I’m in love. Have I mentioned that? It’s true. Strangely, it hasn’t been a long-term state of affairs for me, but very little has. I’ve been in love for a couple of years, and I have partners who are beyond worthy of that affection. Funny it has been such a short time in my life. Consider this rose:
Not a great picture of her, but it’s early in the spring and there isn’t much going on with roses just yet. This is Nozomi, a pale pink bud that opens white on a rambling, low ground-cover miniature type bush. She’s quite lovely in bloom, covered with pink buds, then white single blooms of 5 petals. She is also one of my longest ‘relationships’. lol. No kidding – I’ve had this rose since 1993. I purchased her as a young rooted cutting from Ralph Moore‘s Sequoia Nursery in Visalia, California at a very different time and place in my life. 20 years. I have no relationships with lovers, partners, or spouses with that kind of longevity, so far. I have very few friends who have been part of my experience for that long, and even family members with whom I am close have experienced vast stretches of lifetime without hearing from me at all. Connecting is sometimes difficult for me, and I suspect I have not done justice to the efforts of those who have tried to love me…but somehow I have managed to drag this rose through 7 moves, 2, states, 4 career changes, 3 long-term relationships, 3 in-ground locations, 5 different pots, 3 balcony gardens, a community garden and 20 years…there’s a lesson or a metaphor there, I’m just sure of it. lol.

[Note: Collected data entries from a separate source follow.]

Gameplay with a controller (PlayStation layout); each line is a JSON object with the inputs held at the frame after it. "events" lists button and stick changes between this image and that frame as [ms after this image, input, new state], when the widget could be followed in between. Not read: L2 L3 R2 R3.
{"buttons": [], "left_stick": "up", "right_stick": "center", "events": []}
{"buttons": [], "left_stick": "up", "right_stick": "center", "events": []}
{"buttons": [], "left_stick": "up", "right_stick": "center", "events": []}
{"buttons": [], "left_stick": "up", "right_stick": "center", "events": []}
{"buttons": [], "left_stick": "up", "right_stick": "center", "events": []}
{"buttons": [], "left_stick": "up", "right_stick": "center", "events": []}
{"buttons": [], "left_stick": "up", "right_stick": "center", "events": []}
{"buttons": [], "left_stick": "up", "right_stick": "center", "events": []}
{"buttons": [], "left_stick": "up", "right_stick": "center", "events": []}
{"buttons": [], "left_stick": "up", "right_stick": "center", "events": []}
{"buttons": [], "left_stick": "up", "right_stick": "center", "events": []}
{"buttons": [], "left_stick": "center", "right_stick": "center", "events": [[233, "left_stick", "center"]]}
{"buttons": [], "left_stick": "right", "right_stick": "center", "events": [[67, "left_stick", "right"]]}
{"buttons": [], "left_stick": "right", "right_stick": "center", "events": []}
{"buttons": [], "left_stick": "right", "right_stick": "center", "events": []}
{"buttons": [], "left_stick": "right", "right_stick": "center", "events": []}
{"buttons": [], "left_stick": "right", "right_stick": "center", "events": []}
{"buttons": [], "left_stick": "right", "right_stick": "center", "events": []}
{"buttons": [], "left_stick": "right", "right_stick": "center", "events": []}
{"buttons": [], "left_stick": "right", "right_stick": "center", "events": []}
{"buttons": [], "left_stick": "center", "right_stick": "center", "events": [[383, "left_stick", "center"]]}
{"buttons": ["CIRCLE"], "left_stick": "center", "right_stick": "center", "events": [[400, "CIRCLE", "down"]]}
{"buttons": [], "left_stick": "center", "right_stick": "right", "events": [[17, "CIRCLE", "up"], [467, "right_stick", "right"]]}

Yesterday was a festival of pain until quite late in the evening. This morning feels like a different world. I watched the spring closely as I walked in to the office this morning. I listened to birds singing. I smelled the fragrances of early blossoms opening along well manicured, landscaped walkways. I contemplated the impermanence of things, the passage of time, and what has remained of all the things that have been and wondered why so much of what I have clung to for so long has been all those things that hurt the most, instead of so many wonderful things that seem, instead, so fleeting. I thought about spaces and moments I have loved most deeply, both for the relationships, and for the settings. Some of my happiest moments have been in shared conversation with people dear to me, or interesting strangers. Connections. Words.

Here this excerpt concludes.